Dünyanın zembereği kaymış, ekonomisi allak bullak olmuşken; değerli ülkemiz, vatanımız, üretim yapamama darboğazına girmişken, yaklaşan kış ayının zor geçeceği artık herkes tarafından kabul edilmiş bir gerçek! Ateş çemberi içerisinde bulunan Türkiye’miz, etrafında gerçekleşen birçok insani duruma, tarihsel ve insansal sorumluluğunda etkisi ile duyarsız kalamamakta; bir şekilde kendini olayların ortasında veya hedefinde bulabilmektedir. Türkiye güçlü olmak zorundadır. Başka bir şansı yoktur. Yönetimsel olarak yaşanılan olaylar karşısında, dış dünyaya her zaman birlik ve beraberlik görüntüsü vermemiz elzemdir.
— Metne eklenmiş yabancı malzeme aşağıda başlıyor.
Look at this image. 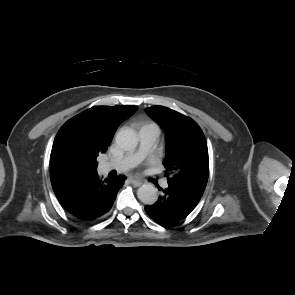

Hal böyle iken vatandaş ödeyeceği faturayı, evine götüreceği yağı, ekmeği düşünmekte…

Oysa bunları düşünmemesi lazım. Dünyanın en bereketli topraklarına sahip bir vatan var elimizde. Taşa tohum eksen, yeşerecek bir yapıda Anadolu’muz, gel gör ki tohum İsrail malı…

Lanetli kavim, tohumun genetiği ile oynamış; bir şekilde bunu kullananı kendine bağımlı yapmış…

Bak sen şu kâfirin işine…

Bizim toplamda 208 adet üniversitemiz vardır ve bugün bu üniversitelerin 26'sında Ziraat Fakültesi, 5'inde Ziraat ve Doğa Bilimleri Fakültesi, 1'inde Tarım Bilimleri ve Teknolojileri Fakültesi olmak üzere tarımsal yükseköğretimle ilgili 33 fakülte bulunmaktadır. Bu Ziraat Fakülteleri ne iş yapıyor? Diye düşünen tek siz değilsiniz, emin olun…

İşte ondan dolayı her ile Üniversite açmak marifet değil…

Açtığınız üniversite, üniversite gibi olacak. Bilim yuvası, araştırma merkezi haline gelmesi lazım. Vatanın ve milletin çıkarlarını koruyabilmek için bilimsel çalışma yapması lazım, yerli tohuma, yerli üreticiye sahip çıkarak onları desteklemek lazım…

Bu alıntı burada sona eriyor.